If there are so many patients, why are the sample sizes so small? If our hospitals are flooded with dying people, as you say, then why can't they enroll more than a handful at a time? Surely, there should be a surfeit of people who could participate in these trials.
I can't speak for other centers, but in my center pretty much everyone is in a trial. Can't have a patient in two trials at once since your results would be meaningless. Far better to enroll people in to a big trial of a substance which had encouraging results in small trials than a substance which had negative results in small trials.
Antivirals pretty much don't work unless they're taken as post-exposure or pre-exposure prophylaxis.
Earlier treatment is obviously better, but there is still evidence for remdesivir once the patient is admitted to hospital, otherwise we wouldn't be using it.
The Kaplan–Meier estimates of mortality were 6.7% with remdesivir and 11.9% with placebo by day 15 and 11.4% with remdesivir and 15.2% with placebo by day 29.
These patients need early, proactive interventions to prevent them from progressing to sepsis.
Like vaccination.
It is difficult to warn people about a virus and its properties when the fundamental knowledge is so lacking. I do indeed blame the government and the rapidly declining quality of public education for that. People are wearing scientific ignorance as a badge of pride, because science has become so politicized. It shouldn't be. Knowledge is power, and science is merely a means of obtaining knowledge.
QFT.
The government guidelines should be for people to stay active, stay healthy, diet correctly, and lower their BMI if they're overweight or obese. This would, in the long run, save many lives, because the evidence for COVID-19 causing greater mortality in people with a higher body-mass index (likely due to pre-existing endothelial dysfunction) is overwhelming.

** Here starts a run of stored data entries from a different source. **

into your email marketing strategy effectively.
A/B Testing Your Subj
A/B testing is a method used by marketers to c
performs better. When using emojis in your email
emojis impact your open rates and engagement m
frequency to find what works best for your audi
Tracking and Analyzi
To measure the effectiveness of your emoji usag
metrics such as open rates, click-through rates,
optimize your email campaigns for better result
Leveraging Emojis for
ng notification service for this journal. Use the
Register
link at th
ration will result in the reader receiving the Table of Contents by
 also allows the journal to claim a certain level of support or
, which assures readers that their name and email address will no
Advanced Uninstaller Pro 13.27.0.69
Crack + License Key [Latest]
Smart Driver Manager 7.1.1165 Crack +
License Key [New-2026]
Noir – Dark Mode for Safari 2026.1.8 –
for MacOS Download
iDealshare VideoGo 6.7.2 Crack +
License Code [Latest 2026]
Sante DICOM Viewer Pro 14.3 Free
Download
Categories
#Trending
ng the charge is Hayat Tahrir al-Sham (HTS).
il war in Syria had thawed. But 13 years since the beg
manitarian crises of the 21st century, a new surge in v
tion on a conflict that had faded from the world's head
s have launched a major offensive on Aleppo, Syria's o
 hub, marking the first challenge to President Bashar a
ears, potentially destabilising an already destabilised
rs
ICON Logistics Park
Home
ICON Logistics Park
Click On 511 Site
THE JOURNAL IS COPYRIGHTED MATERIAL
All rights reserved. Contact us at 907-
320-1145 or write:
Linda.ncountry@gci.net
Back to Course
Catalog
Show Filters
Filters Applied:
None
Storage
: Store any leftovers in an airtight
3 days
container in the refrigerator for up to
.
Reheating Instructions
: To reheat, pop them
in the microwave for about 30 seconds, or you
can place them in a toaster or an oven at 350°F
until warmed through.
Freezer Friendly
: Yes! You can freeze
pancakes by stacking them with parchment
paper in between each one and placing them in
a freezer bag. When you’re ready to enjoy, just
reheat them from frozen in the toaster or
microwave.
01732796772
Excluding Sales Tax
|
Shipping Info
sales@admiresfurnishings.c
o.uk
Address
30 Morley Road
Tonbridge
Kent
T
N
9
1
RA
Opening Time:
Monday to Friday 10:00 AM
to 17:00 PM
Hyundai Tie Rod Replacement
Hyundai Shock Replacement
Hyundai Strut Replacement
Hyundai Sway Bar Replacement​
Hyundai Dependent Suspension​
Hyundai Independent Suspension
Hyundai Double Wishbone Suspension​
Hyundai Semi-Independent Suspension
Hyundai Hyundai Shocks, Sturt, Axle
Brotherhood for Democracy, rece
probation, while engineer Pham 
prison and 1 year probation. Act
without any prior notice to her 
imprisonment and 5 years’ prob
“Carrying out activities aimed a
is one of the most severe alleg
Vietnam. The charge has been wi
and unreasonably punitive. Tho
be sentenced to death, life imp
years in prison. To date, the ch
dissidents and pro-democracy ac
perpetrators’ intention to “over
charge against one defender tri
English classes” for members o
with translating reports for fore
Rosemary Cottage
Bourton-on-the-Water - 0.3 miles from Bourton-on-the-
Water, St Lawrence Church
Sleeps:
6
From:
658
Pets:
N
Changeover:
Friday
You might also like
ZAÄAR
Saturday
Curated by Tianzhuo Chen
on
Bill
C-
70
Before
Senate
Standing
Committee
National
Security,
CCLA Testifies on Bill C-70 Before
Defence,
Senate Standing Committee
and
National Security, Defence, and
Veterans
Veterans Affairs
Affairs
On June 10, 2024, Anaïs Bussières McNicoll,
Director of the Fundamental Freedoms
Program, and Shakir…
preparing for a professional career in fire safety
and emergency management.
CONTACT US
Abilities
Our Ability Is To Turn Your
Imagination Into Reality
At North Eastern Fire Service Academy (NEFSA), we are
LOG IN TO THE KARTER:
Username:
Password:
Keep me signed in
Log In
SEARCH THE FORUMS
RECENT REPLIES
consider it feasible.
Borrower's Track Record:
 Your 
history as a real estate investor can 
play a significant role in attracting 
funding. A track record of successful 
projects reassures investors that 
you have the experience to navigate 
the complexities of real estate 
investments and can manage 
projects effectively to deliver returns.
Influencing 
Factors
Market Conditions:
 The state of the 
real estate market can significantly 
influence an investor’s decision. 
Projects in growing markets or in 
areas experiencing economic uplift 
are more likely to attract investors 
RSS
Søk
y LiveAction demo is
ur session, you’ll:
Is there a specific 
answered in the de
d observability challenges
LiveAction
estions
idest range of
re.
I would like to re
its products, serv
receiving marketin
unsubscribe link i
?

Pretty much every government does tell people to do that, and it would save many lives from cancer, heart disease, diabetes, stroke, etc., not just COVID. Figure out a way to convince people to do it and collect your Nobel Prize.
Given that the IFR of COVID-19 is relatively low in absolute terms, not even near to approaching the lethality of something like Smallpox (which people lived with day in, day out, without any economic disruptions whatsoever, despite the gruesome toll in lives it took every year), the lockdowns and the strange behavior of our governments makes no sense unless there is an ulterior motive.
Because smallpox had existed for centuries and many people were already immune due to either variolation or childhood vaccines. COVID came out of nowhere and there was no pre-existing immunity. An unjust comparison.
I'll skip over all your mind control nonsense to address this. You've just linked a study which says "This novel feature of
SARS-CoV-2 infection may explain why patients can continue to produce viral RNA after recovery and suggests a new aspect of RNA virus replication." Once again, you are making a great argument for getting vaccinated and avoiding all these potential complications of COVID infections.
Speaking to more esoteric meta issues, can you speculate on the possible negative consequences to going through the infection process, surviving, acquiring the natural antibodies, and appearing to make a full recovery such that you can resume life?
Take your pick:
https://www.nature.com/articles/s41598-021-95565-8Such fun long term symptoms to choose from include fatigue, headaches, memory impairment, attention disorders, chest pain, breathlessness, hearing loss, joint pains, palpitations, depression, sleep apnea, psychiatric disorders, digestive problems, the list goes on.